(Plain-text document sources)
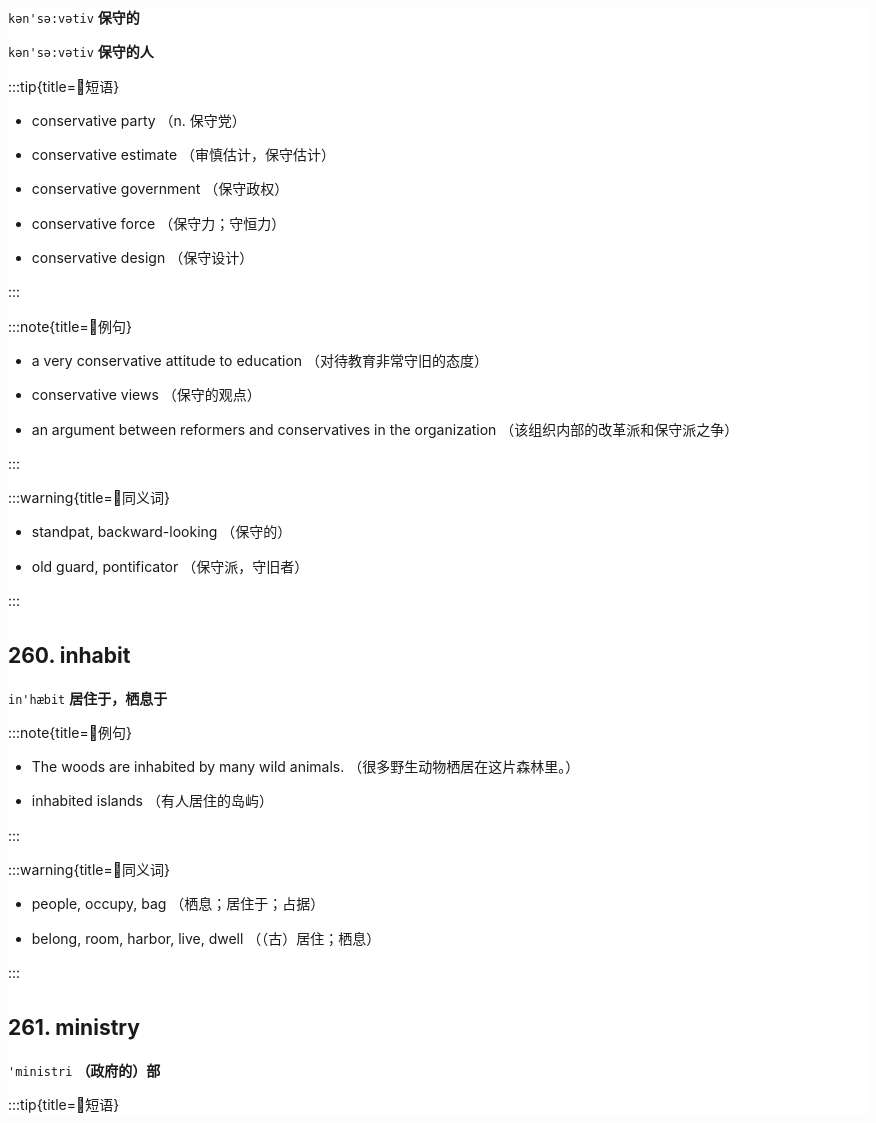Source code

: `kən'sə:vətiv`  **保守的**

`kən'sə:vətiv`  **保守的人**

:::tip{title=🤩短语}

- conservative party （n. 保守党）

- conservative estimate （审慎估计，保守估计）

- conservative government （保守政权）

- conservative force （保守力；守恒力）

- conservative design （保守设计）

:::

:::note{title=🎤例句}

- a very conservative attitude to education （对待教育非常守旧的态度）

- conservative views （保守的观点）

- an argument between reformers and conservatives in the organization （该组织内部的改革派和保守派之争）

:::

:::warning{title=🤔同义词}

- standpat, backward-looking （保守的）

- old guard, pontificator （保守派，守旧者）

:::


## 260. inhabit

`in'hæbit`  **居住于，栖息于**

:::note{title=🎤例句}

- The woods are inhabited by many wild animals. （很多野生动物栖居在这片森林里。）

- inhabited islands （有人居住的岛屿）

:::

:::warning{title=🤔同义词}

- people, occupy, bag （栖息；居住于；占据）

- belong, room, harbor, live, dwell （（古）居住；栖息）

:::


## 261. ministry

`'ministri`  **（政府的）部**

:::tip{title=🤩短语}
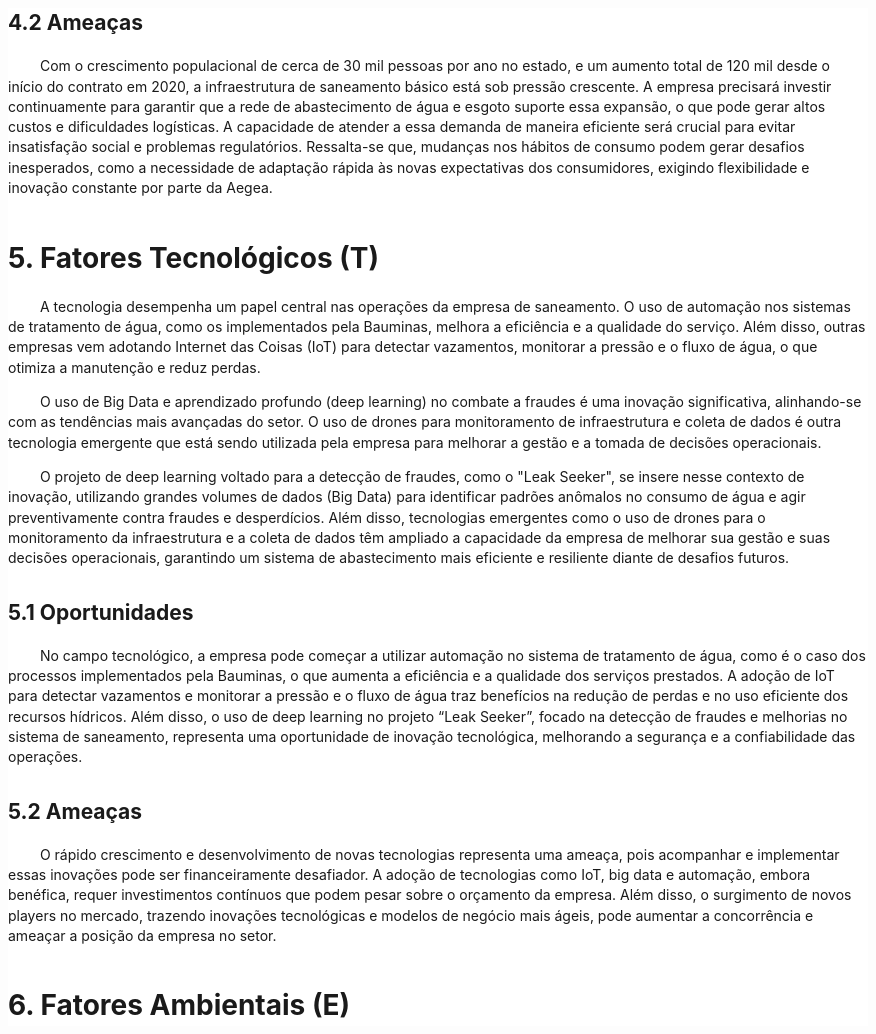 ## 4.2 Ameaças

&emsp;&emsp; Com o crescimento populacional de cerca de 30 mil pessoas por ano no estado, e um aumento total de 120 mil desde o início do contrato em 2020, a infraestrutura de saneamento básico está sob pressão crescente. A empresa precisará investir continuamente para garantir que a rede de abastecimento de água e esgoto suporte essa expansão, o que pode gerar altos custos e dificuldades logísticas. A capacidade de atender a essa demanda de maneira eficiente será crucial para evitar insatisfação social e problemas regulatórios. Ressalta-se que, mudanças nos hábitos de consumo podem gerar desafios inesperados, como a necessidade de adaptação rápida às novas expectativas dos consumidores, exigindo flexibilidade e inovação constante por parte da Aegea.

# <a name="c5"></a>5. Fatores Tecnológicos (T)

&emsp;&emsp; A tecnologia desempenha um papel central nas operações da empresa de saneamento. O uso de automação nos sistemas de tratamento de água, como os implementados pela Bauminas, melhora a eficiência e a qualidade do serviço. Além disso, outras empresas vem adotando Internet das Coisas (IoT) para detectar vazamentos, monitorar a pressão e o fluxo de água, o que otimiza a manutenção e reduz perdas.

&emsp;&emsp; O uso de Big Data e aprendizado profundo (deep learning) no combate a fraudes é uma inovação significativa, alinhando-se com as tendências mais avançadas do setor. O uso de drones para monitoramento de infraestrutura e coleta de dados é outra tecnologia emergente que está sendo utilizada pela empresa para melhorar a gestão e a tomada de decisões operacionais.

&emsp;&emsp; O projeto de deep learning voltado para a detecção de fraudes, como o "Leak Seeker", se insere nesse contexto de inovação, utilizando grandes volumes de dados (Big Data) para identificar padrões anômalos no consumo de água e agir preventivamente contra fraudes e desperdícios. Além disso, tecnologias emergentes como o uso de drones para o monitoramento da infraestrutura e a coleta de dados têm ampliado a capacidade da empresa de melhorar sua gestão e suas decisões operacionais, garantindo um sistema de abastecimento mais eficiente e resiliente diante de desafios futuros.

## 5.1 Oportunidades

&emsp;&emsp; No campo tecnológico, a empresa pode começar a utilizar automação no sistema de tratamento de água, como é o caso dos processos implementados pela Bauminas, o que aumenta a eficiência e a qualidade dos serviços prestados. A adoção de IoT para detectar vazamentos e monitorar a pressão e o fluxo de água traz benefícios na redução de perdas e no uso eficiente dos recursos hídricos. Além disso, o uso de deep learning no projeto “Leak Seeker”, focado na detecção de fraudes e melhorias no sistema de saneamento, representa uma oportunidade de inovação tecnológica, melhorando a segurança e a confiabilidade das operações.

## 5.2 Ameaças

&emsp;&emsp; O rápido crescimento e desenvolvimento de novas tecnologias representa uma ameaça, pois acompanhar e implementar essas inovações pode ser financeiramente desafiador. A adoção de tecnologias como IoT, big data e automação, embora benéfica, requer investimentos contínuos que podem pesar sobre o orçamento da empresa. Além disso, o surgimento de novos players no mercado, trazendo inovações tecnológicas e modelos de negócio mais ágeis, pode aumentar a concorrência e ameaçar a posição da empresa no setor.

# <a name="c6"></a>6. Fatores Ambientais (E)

- _What is being asked_: From the items above, pull out each line that contains the word "monitoramento" and copy those lines unchanged.

- _Task response_:
&emsp;&emsp; O uso de Big Data e aprendizado profundo (deep learning) no combate a fraudes é uma inovação significativa, alinhando-se com as tendências mais avançadas do setor. O uso de drones para monitoramento de infraestrutura e coleta de dados é outra tecnologia emergente que está sendo utilizada pela empresa para melhorar a gestão e a tomada de decisões operacionais.
&emsp;&emsp; O projeto de deep learning voltado para a detecção de fraudes, como o "Leak Seeker", se insere nesse contexto de inovação, utilizando grandes volumes de dados (Big Data) para identificar padrões anômalos no consumo de água e agir preventivamente contra fraudes e desperdícios. Além disso, tecnologias emergentes como o uso de drones para o monitoramento da infraestrutura e a coleta de dados têm ampliado a capacidade da empresa de melhorar sua gestão e suas decisões operacionais, garantindo um sistema de abastecimento mais eficiente e resiliente diante de desafios futuros.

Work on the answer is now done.